Editorial: As much of a revolution as the Vatican can stand

Francis faces a formidable task. First, he must clear out Rome’s careerists


After two conservative popes, the latest cardinal to ascend to the throne of St Peter appears to be cast from a rather different mould to that of his predecessors. Pope Francis has gone before the public only once so far – directly after his appointment on Wednesday night – and yet that appearance was freighted with symbolic hints that change may, finally, be in the Vatican air.

The appointment of a Pope from Argentina chalks up a number of firsts for a Church which measures itself against a timeline of more than 2,000 years. Cardinal Jorge Mario Bergoglio is not only the first pontiff from the New World, he is also the first Jesuit. And he is the first non-European to hold the office for more than a millennium. More striking, however, is the simplicity, directness and humility of the man who has chosen to be known by the world as Francis – the name of a barefoot friar who gave away all his belongings to live with the poor.

Tasks to perform
(a) According to the editorial, when did Pope Francis make his only public appearance so far?
(b) Decide whether each statement agrees with the editorial, answering yes or no and quoting the words that settle it: (i) Pope Francis has already appeared before the public several times. (ii) Pope Francis is the first pontiff from the New World. (iii) The name Francis belonged to a wealthy churchman who kept his possessions.
(c) Rewrite the editorial's paragraph beginning "The appointment of a Pope from Argentina" as a brief bulleted list that keeps its main facts.

Input data
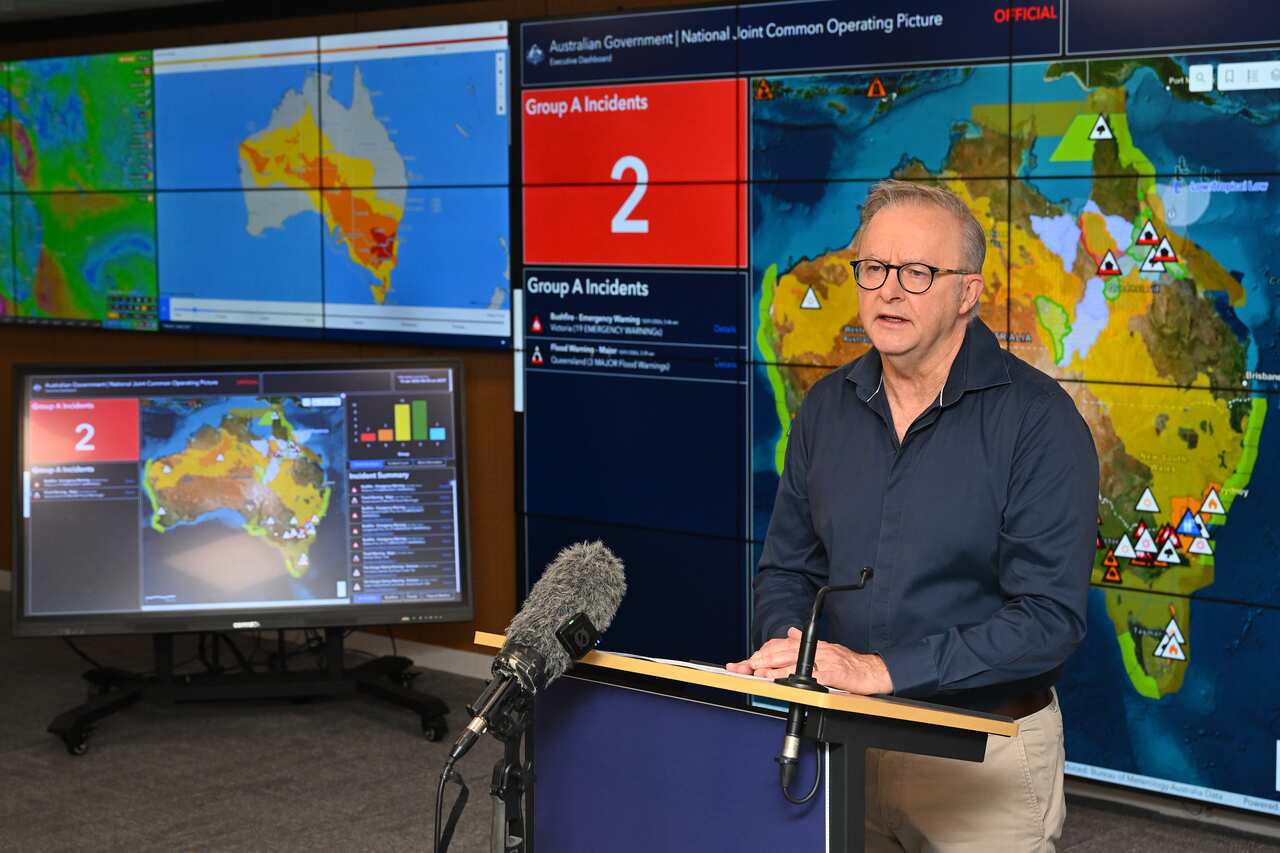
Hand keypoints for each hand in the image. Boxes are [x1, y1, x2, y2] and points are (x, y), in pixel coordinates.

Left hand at [728, 627, 893, 694]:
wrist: (875, 671)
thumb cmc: (851, 664)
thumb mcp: (828, 649)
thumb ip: (806, 642)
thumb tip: (790, 632)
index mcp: (814, 645)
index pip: (784, 646)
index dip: (765, 652)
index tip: (749, 659)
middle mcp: (818, 650)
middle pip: (785, 652)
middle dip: (763, 659)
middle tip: (746, 665)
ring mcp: (826, 662)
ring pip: (795, 662)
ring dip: (774, 667)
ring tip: (758, 672)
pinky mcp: (834, 675)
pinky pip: (813, 677)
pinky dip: (799, 679)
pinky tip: (786, 681)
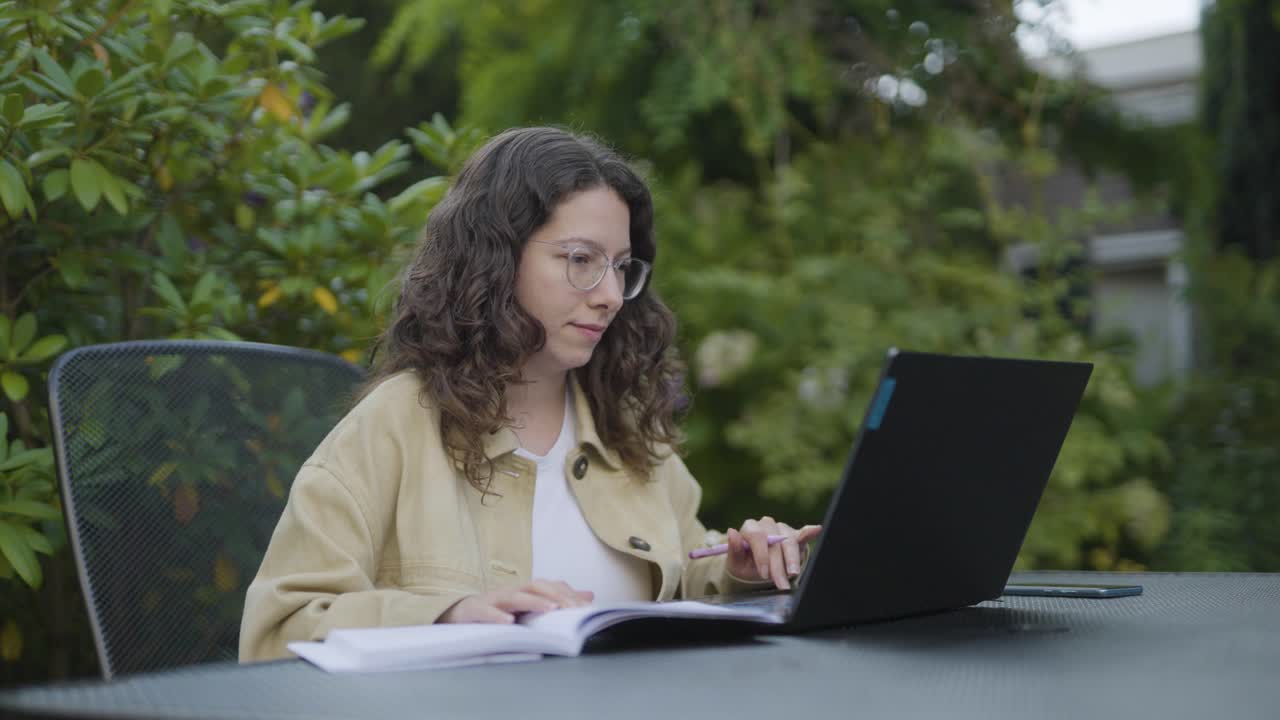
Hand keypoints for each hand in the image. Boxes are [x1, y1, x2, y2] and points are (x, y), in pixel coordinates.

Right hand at [438, 579, 594, 623]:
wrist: (458, 614)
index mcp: (523, 591)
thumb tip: (589, 596)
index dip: (566, 593)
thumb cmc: (497, 611)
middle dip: (555, 595)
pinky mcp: (475, 611)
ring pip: (515, 597)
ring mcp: (492, 600)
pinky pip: (487, 612)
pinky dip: (498, 616)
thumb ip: (557, 601)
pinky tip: (509, 622)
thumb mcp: (527, 607)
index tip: (584, 606)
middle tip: (572, 607)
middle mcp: (510, 592)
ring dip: (534, 602)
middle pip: (535, 586)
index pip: (549, 586)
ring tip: (550, 609)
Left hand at [726, 518, 821, 590]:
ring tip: (793, 574)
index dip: (762, 555)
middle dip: (778, 565)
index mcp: (750, 528)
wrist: (754, 570)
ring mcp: (782, 529)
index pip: (757, 536)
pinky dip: (808, 532)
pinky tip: (815, 529)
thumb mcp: (735, 562)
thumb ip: (734, 549)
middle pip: (775, 541)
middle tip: (780, 584)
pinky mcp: (794, 536)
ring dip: (792, 559)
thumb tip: (731, 532)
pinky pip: (802, 533)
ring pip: (789, 541)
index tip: (764, 574)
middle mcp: (766, 525)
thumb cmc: (744, 566)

Answers to the tasks
(a) Directly after his appointment on Wednesday night.

(b)
(i) No: "Pope Francis has gone before the public only once so far"
(ii) Yes: "the first pontiff from the New World"
(iii) No: "the name of a barefoot friar who gave away all his belongings to live with the poor"

(c)
- A Pope from Argentina marks several firsts for a Church with a timeline of more than 2,000 years.
- Cardinal Jorge Mario Bergoglio is the first pontiff from the New World.
- He is the first Jesuit pope.
- He is the first non-European in the office for more than a millennium.
- More striking are his simplicity, directness and humility.
- He chose the name Francis, after a barefoot friar who gave away all his belongings to live with the poor.